*Activity:*
Duplicate the passage of the sequencer text starting at "Applications of NGS" and ending at "other biological functions.".

*Text section:*
A limitation of Ion Torrent is the presence of homopolymers. In the presence of more than ten homopolymers in a row on the template DNA strand, the accuracy of the sequencer is compromised. In addition, this technology is dependent on PCR for DNA amplification. However, the Ion Chef System could be used to automate this step.

The Ion Torrent sequencers are manufactured by Thermo Fisher Scientific. Currently, there are two Ion Torrent sequencers available in the market, namely, the Ion GeneStudio S5 System and the Ion Torrent Genexus System. These sequences are used to study oncology, genetic diseases, human identification (HID), agrigenomics, and human leukocyte antigen (HLA) typing.

Roche 454 Sequencers: 

This sequencer is based on pyrosequencing, i.e., detection of pyrophosphate release after nucleotides are incorporated by the polymerase into a new DNA strand, using bioluminescence or light signal. This is an optics-based technique. In 2016, this sequencer was discontinued.

Applications of NGS Sequencers

NGS sequencers can be used to analyze both DNA and RNA samples. These are popularly used in functional genomics. Compared to microarray methods, NGS-based techniques have several advantages, including no requirement of prior knowledge of the genome or genomic features. Since it offers single-nucleotide resolution, it can be used to detect specific genes for a disease or other biological functions.

NGS is used in cancer research, particularly in the development of diagnostics, immune-oncology solutions, and for targeted sequencing related to oncology. NGS sequencers have been used for high-throughput whole viral genome sequencing (e.g., influenza viruses). This technique helps determine viral genome variability and evolution within the host.

NGS sequencers, such as Ion AmpliSeq targeted sequencing technology on the Ion GeneStudio S5 System, have been used in epigenetics and methylation analysis. Thermo Fisher has also launched the Ion AmpliSeq Microbiome Health Research Kit based on NGS assay for comprehensive profiling of microbial diversity in the human gut microbiome in a cost-effective manner.

*Entries provided:*

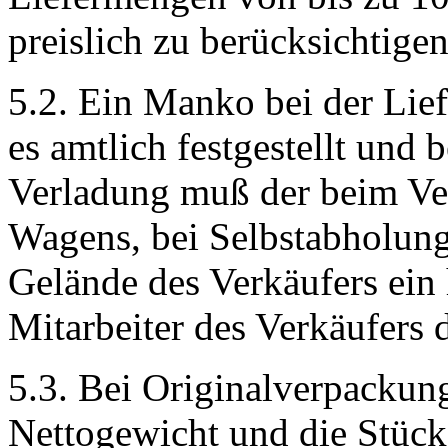
preislich zu berücksichtigen
5.2. Ein Manko bei der Lie
es amtlich festgestellt und 
Verladung muß der beim Ver
Wagens, bei Selbstabholung
Gelände des Verkäufers ein 
Mitarbeiter des Verkäufers
5.3. Bei Originalverpackung
Nettogewicht und die Stück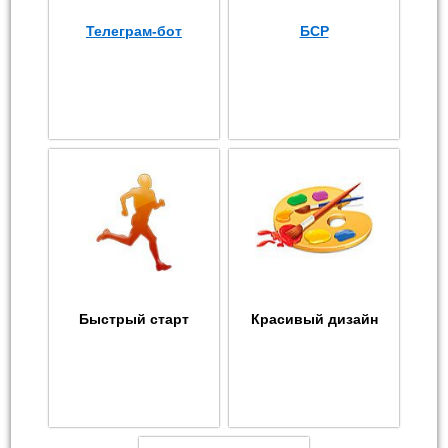
Телеграм-бот
БСР
Быстрый старт
Красивый дизайн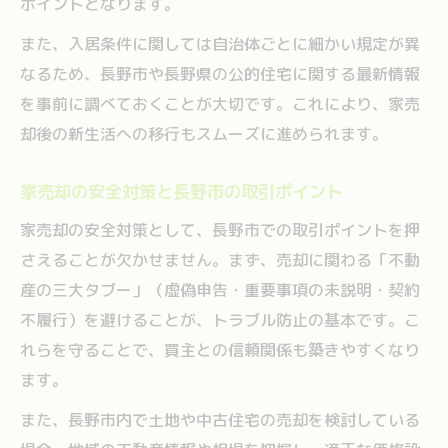
ポイントとなります。
また、入居条件に関しては自治体ごとに細かい規定が異
なるため、長野市や長野県の公的住宅に関する最新情報
を事前に調べておくことが大切です。これにより、家売
却後の新生活への移行もスムーズに進められます。
家売却の安全対策と長野市の取引ポイント
家売却の安全対策として、長野市での取引ポイントを押
さえることが欠かせません。まず、売却に関わる「不動
産の三大タブー」（虚偽申告・重要事項の未説明・契約
不履行）を避けることが、トラブル防止の基本です。こ
れらを守ることで、買主との信頼関係も築きやすくなり
ます。
また、長野市内で土地や中古住宅の売却を検討している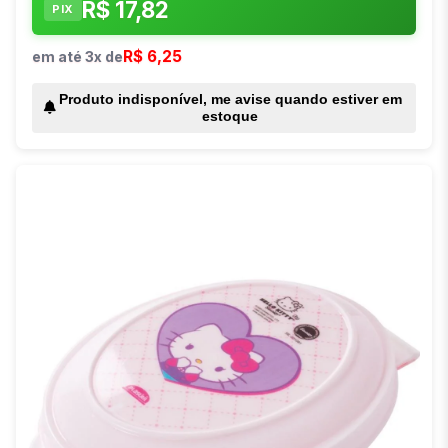
R$ 17,82
PIX
R$ 6,25
em até 3x de
Produto indisponível, me avise quando estiver em
estoque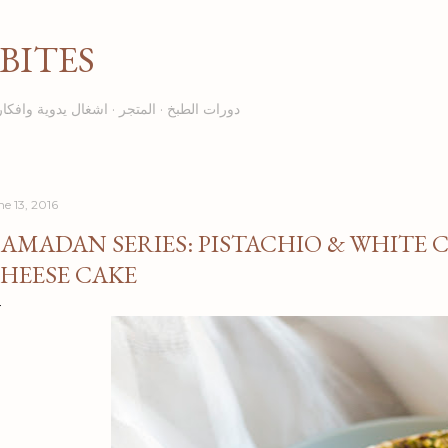
Skip to main content
BITES
دورات الطبخ
المتجر
اشغال يدوية وافكار
ne 13, 2016
AMADAN SERIES: PISTACHIO & WHITE
HEESE CAKE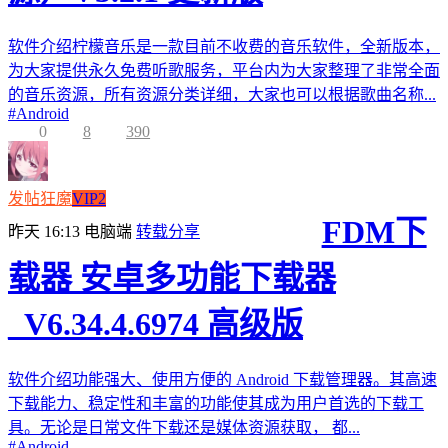
软件介绍柠檬音乐是一款目前不收费的音乐软件，全新版本，
为大家提供永久免费听歌服务，平台内为大家整理了非常全面
的音乐资源，所有资源分类详细，大家也可以根据歌曲名称...
#
Android
0
8
390
发帖狂魔
VIP2
FDM下
昨天 16:13
电脑端
转载分享
载器 安卓多功能下载器
_V6.34.4.6974 高级版
软件介绍功能强大、使用方便的 Android 下载管理器。其高速
下载能力、稳定性和丰富的功能使其成为用户首选的下载工
具。无论是日常文件下载还是媒体资源获取， 都...
#
Android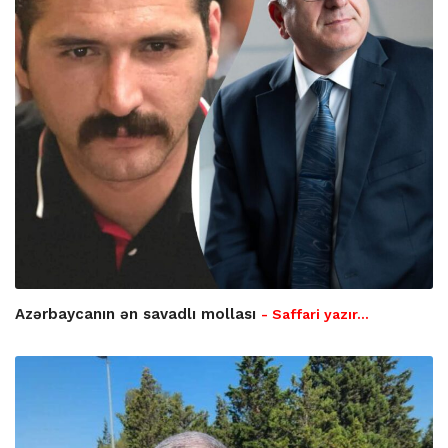
Azərbaycanın ən savadlı mollası
- Saffari yazır…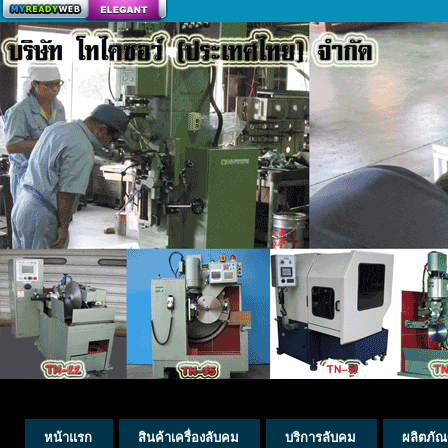
สร้างเว็บ
หน้าแรก
สินค้าเครื่องลับคม
บริการลับคม
ผลิตภัณ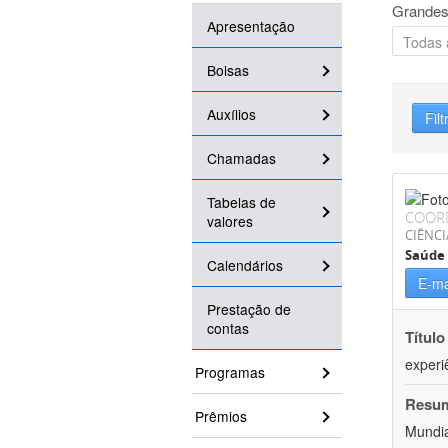
Grandes
Apresentação
Bolsas
Auxílios
Filt
Chamadas
Tabelas de
COOR
valores
CIÊNCI
Saúde 
Calendários
E-ma
Prestação de
contas
Título
experi
Programas
Resu
Prêmios
Mundia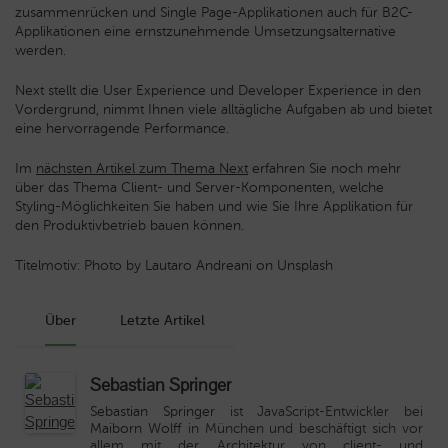
zusammenrücken und Single Page-Applikationen auch für B2C-
Applikationen eine ernstzunehmende Umsetzungsalternative
werden.
Next stellt die User Experience und Developer Experience in den
Vordergrund, nimmt Ihnen viele alltägliche Aufgaben ab und bietet
eine hervorragende Performance.
Im
nächsten Artikel zum Thema Next
erfahren Sie noch mehr
über das Thema Client- und Server-Komponenten, welche
Styling-Möglichkeiten Sie haben und wie Sie Ihre Applikation für
den Produktivbetrieb bauen können.
Titelmotiv: Photo by Lautaro Andreani on Unsplash
Über
Letzte Artikel
Sebastian Springer
Sebastian Springer
ist JavaScript-Entwickler bei
Maiborn Wolff
in München und beschäftigt sich vor
allem mit der Architektur von client- und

*Solution for this problem:*
Applications of NGS Sequencers

NGS sequencers can be used to analyze both DNA and RNA samples. These are popularly used in functional genomics. Compared to microarray methods, NGS-based techniques have several advantages, including no requirement of prior knowledge of the genome or genomic features. Since it offers single-nucleotide resolution, it can be used to detect specific genes for a disease or other biological functions.